California Researchers Reintroduce Beavers To Build Dams To Fight Droughts, Fires | Eastern North Carolina Now

    Publisher's Note: This post appears here courtesy of the The Daily Wire. The author of this post is John Rigolizzo.

    Experts are hoping to employ a "dam good" solution to the continued problem of droughts and wildfires raging across the western U.S.

    Researchers in California and Utah are reintroducing beavers to parts of the two states in the hope that they will supply water to drought-parched regions by building dams. The researchers told CBS News that dams block river and stream water that can be stored and eventually deposited into the ground, which will also help create a barrier against fires.

    "A lot of the water in California is not from snowmelt. It's from the groundwater and these beavers are recharging it for us," California State University professor Emily Fairfax told CBS News. "They are sort of depositing water into the bank that we take out at a later date."

    "Beavers move in here and they slow this water down," Fairfax added. "A lot of it goes into recharging the groundwater and that's what we're pumping for irrigation. That's what we use for our food. That's what we use for our lawns."

    Beaver dams, constructed out of sticks and mud, prevent rainwater and snowmelt from draining downstream.
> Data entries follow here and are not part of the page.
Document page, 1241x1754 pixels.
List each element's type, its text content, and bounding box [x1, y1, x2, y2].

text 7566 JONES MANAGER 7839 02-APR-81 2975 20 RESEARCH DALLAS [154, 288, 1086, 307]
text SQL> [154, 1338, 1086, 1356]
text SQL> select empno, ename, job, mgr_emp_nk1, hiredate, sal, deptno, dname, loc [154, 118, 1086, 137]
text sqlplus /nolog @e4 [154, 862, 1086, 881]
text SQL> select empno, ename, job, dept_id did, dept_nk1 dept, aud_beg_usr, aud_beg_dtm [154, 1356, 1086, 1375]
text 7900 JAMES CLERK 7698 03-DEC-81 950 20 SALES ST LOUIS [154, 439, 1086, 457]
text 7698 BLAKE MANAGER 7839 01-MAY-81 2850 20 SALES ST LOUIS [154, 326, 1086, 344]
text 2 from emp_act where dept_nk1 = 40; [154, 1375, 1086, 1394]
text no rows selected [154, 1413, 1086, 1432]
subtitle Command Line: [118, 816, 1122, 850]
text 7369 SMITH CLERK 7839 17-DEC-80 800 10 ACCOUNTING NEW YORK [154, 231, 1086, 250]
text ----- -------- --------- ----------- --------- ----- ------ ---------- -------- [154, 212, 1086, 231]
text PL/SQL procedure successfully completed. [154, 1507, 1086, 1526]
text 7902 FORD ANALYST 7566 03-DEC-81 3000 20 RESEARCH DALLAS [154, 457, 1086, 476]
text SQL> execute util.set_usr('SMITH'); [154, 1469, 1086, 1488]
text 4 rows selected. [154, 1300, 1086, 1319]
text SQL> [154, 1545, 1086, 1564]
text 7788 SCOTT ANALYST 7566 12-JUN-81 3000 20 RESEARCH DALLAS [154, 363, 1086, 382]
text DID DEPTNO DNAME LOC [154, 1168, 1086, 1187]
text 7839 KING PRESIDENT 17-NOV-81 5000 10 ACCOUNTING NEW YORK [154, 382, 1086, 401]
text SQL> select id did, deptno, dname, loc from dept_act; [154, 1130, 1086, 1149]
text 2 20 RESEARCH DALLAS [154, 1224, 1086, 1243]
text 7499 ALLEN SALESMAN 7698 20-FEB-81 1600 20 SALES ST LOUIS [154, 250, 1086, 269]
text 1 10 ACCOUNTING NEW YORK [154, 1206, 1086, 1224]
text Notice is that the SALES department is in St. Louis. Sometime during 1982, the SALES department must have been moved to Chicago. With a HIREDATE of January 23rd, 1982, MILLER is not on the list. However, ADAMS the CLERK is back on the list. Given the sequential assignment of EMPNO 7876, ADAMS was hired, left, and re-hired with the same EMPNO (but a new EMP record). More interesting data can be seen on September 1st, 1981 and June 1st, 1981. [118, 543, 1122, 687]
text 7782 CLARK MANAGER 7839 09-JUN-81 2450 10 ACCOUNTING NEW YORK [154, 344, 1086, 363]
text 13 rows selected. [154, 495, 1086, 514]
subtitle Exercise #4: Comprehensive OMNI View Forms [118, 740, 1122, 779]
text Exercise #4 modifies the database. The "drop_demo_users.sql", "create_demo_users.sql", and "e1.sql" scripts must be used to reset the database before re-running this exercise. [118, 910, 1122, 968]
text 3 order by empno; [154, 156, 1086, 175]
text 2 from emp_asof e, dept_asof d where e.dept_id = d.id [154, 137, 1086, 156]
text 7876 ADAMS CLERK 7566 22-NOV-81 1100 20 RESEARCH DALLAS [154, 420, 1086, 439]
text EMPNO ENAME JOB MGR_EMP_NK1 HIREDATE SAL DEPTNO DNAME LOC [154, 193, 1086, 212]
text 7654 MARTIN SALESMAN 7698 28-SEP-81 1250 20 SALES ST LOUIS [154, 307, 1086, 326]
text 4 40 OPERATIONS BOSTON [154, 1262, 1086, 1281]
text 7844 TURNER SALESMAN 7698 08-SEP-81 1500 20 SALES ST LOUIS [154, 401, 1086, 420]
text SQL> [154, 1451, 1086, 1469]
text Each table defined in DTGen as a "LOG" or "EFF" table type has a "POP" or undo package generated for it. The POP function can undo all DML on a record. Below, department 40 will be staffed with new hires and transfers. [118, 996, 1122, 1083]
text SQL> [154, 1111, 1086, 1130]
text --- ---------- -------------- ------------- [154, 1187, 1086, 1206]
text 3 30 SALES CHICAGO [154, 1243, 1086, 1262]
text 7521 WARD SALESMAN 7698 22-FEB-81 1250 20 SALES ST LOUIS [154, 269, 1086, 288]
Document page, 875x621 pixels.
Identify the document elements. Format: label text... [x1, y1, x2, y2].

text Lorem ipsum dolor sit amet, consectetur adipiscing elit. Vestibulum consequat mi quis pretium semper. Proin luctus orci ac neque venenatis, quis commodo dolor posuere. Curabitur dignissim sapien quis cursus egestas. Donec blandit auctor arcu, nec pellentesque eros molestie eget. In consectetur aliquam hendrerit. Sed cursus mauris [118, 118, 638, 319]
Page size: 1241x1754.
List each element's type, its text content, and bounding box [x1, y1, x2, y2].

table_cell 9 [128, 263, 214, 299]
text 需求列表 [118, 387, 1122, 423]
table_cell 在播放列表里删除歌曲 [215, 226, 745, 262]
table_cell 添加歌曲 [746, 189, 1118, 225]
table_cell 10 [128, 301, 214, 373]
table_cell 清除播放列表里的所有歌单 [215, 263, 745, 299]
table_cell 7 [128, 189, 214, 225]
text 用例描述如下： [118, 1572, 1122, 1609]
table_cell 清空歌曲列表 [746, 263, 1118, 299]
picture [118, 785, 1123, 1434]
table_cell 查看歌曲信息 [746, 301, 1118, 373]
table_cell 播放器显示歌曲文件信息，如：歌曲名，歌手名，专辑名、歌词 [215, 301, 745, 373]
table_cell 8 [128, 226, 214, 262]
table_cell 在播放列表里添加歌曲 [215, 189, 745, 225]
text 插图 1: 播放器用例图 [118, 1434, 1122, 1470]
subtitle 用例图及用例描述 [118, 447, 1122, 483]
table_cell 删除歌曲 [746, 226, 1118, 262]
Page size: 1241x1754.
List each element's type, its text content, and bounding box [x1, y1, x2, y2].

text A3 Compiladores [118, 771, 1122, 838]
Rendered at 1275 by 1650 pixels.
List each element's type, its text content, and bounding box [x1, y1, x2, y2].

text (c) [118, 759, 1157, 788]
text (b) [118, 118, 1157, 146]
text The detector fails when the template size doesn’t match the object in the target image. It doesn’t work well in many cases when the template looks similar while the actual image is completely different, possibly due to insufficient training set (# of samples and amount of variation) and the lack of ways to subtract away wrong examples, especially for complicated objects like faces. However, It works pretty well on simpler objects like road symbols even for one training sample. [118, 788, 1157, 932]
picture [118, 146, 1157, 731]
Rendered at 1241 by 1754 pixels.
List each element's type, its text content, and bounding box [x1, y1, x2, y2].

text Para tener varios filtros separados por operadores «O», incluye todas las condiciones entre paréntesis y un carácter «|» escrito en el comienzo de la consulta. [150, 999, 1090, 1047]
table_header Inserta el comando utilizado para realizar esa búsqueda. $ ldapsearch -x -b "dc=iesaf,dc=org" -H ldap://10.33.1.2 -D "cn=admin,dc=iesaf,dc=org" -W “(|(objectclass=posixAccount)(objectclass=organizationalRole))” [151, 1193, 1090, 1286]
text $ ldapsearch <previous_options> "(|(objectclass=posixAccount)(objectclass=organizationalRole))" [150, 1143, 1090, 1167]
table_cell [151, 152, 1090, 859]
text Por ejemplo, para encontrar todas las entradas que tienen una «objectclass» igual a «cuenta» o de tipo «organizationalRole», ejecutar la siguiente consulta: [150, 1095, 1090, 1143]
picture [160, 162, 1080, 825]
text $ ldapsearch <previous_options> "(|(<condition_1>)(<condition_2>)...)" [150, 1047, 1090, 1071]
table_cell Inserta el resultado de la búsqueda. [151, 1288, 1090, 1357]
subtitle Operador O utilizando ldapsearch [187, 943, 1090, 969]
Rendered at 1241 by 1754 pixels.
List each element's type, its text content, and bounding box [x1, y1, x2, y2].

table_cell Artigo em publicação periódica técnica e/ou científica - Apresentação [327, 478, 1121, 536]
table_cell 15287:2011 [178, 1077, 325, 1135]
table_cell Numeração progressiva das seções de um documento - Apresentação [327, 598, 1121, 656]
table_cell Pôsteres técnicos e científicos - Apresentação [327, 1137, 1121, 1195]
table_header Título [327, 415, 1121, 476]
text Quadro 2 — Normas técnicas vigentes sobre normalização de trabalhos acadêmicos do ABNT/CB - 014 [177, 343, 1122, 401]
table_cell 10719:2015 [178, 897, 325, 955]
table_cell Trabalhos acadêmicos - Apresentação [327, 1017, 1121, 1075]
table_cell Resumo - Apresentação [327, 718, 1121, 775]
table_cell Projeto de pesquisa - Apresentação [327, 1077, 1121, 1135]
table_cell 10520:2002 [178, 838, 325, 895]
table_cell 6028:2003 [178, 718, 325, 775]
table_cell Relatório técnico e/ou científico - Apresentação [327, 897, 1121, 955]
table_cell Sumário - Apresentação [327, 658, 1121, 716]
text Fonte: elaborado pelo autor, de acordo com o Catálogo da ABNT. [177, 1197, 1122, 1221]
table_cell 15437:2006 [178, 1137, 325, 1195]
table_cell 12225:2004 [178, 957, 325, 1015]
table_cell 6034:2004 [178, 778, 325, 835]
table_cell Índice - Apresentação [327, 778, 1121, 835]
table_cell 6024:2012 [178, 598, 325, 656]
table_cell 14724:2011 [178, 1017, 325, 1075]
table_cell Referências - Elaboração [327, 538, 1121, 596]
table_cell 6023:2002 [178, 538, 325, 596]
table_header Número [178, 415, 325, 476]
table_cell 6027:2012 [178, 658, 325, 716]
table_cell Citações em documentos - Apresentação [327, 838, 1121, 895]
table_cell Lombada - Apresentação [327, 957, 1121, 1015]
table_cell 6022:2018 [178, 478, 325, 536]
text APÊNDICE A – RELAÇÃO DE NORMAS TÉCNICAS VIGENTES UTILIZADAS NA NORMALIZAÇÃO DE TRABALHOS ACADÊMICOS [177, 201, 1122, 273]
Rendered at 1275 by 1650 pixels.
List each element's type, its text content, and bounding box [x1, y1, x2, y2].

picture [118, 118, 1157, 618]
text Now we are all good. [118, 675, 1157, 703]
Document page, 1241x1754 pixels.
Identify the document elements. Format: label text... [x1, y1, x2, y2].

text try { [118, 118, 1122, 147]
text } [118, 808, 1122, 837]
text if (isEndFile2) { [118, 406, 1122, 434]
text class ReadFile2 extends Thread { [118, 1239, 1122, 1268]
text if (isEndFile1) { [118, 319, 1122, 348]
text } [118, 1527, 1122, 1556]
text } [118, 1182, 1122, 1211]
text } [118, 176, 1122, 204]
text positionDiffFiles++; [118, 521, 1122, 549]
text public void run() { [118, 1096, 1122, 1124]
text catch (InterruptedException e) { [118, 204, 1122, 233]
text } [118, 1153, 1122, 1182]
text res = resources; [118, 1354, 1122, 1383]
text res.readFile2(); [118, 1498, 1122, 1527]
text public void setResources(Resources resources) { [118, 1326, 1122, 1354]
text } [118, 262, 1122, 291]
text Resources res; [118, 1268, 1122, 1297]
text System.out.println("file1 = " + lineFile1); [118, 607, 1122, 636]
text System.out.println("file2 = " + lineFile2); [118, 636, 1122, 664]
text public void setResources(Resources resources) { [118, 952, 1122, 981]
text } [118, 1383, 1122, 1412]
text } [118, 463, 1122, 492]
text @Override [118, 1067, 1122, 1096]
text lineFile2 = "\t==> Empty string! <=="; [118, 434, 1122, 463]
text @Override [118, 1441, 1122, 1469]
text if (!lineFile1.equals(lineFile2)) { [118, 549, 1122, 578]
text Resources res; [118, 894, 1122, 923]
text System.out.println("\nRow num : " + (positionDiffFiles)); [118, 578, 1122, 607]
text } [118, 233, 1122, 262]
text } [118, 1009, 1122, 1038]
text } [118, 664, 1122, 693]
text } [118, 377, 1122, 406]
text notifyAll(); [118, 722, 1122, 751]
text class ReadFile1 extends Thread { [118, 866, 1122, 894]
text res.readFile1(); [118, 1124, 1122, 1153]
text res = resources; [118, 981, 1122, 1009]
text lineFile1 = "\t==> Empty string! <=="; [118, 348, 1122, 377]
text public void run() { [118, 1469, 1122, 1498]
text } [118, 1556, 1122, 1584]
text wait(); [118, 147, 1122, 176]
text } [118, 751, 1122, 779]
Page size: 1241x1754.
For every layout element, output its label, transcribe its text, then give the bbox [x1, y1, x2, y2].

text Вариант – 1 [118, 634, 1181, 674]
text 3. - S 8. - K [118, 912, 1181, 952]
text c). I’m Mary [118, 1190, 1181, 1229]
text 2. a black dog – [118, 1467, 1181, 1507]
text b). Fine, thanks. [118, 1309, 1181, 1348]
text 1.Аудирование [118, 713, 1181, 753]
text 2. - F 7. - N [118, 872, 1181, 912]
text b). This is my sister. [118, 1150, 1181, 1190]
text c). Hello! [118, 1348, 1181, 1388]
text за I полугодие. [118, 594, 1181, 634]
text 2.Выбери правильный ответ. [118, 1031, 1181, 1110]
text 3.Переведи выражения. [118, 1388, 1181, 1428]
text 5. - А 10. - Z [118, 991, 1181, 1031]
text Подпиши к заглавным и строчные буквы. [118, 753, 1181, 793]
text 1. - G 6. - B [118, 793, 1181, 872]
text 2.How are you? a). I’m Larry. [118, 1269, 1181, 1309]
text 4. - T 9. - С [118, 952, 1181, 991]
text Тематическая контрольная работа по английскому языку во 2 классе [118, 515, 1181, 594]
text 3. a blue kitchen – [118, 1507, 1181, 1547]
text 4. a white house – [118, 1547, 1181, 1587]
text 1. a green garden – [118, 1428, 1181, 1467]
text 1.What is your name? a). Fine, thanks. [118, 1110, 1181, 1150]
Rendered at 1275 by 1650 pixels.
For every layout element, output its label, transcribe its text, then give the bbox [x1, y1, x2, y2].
But the dams also work as both a natural fire break and a reservoir that stores water that slowly spreads out into the surrounding land to create a landscape much more resistant to droughts and fires.

    One such dam in Idaho, highlighted by CBS, was the only lush area that remained among acres of land scorched by the Sharps fire in 2018. Video of another dam in Atescadero, California, taken by the outlet, shows the area around the beaver dam lush with water and plant life, the only such ecosystem for miles around.

    Beavers had been hunted to near-extinction in the West by the early 1900s. The fur trade erupted in California in the early 1800s, even before the California Gold Rush, but was over by the end of the century because the beaver population had so declined. "The beaver of our mountain districts has been entirely exterminated and there are but a few hundred survivors to be found along the Sacramento, Colorado and San Joaquin Rivers," zoologist Harold Bryant wrote in the California Fish and Game Journal in 1915.

    Beavers are being relocated from lands where they are considered nuisances. Researchers from Utah State University trap the rodents and take them to a lab where they are weighed, checked for injuries, and implanted with tracking chips for research purposes. Once they find an area susceptible to droughts or wildfires, they relocate the beavers to a habitat where they hope they will start a colony. Researchers have also taken to building beaver dam analogs, or "starter dams," to encourage the process. More than 1,000 dams have already been resettled.

    "It's kind of a win-win," said Nick Bouwes, a researcher at Utah State's Beaver Ecology and Relocation Center. "We deal with the nuisance problem at the same time trying to use an animal that's incredibly good at restoring streams and putting them to work."

    The novel solution comes as the southwest has been dealing with a rash of droughts. Earlier this month, the federal government imposed water restrictions on Arizona, Nevada, and New Mexico because of low water levels in the Colorado River, as The Daily Wire reported.